100 はぐれ教師の教育論?

2007.8


 大学の教育学部に在籍しているある卒業生が、夏休みの課題で恩師と教育について討論してそれをレポートせよというのがあるので、お願いしたいと言ってきた。正面きって教育について論じるというのはあんまり得意じゃないけど、まあ他ならぬ教え子の頼みとあっては断れない。で、先日自宅で「討論」を行った。討論といっても、実際には彼の質問に答えるという形だったので思ったより楽だった。以下はそのほんの一部。

 教育とは何ですか?

 ずばり言えば、感化。だから学校だけが教育の場だということじゃないんだ。学校なんか行かなくても、漁師の父に感化されて一生漁師をやって、それで苦しいことはあっても、楽しい思いもして生きてこれたならそれでいいわけでしょ。学校なんて本当はなくてもいいんじゃないかという所から出発しない教育についての議論はすべて無効だよ。

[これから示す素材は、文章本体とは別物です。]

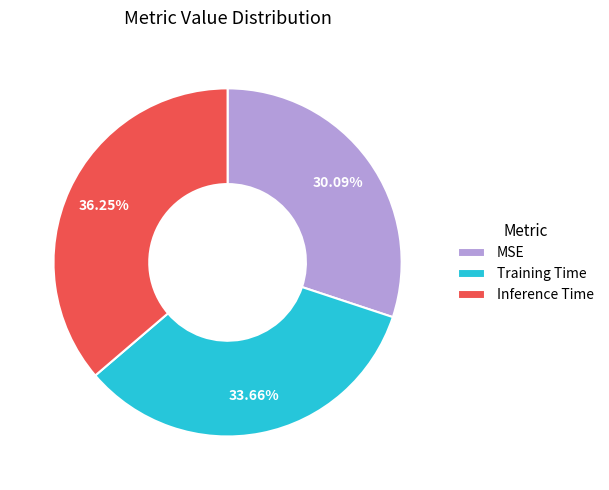

Which category has the biggest portion of the pie?

Inference Time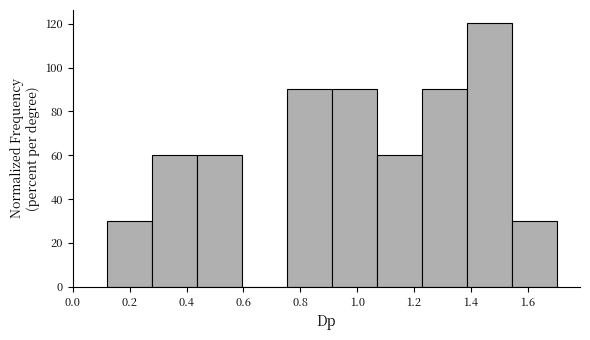

Reading left to right, list every bar in this chart as the range it spans on the x-axis followed by its height. Neither the bar edges nor the heights are printed on the chart, so give them approximately, as read against the axes.

0.12 to 0.28: 30
0.28 to 0.44: 60
0.44 to 0.60: 60
0.60 to 0.76: 0
0.76 to 0.92: 90
0.92 to 1.08: 90
1.08 to 1.22: 60
1.22 to 1.38: 90
1.38 to 1.54: 120
1.54 to 1.70: 30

 今までの教師生活を振り返って、ご自分の方法論をどう評価しますか?

 ぼくはねえ、まったくそういうことは考えないなあ。ぼくには決まった方法論はないし、興味もない。だからその類の本も全然読まない。くだらないんだもん。授業というのはライブだから、その時その時で変化するわけ。同じ教材をやるにしても、昔のノートなんて絶対見ない。第一捨てちゃうからね、ノートなんて。その時、自分がどう感じるか、生徒はどう感じているか、それを無視した授業なんて意味ないよ。

 現在の「教育改革」について。

 教師を忙しくするだけの「改革」はダメ。教師から夏休みを取り上げてどうするんだ。教師は暇じゃなきゃダメなんだよ。ぼくが暇だから、こうやってゆっくり君と会って話もできるわけだしね。

 教師志望なんですが。

 やめたほうがいいと思うよ。今の教師を取り巻く環境はまったく「やってられない」からね。でも、生徒は昔と変わらずにそこにいて、教師を必要としているわけだから、ほんとうは、やめろなんて口が裂けても言えないはずなんだ。環境は厳しくても、授業にはまだ「自由」がある。そこで戦う覚悟があるなら是非がんばってほしいと思う。

 A君に、洋三先生と教育について討論してくるといったら、あの人はまともなことは言わないから、他の先生がいいんじゃないのと言ってましたけど、他の先生は忙しくてなかなか会えないんですよね。でも結構ためになりました。

 まあそれならいいけど、Aの言うことは当たってるよ。おれはほんとにはぐれ者だからね。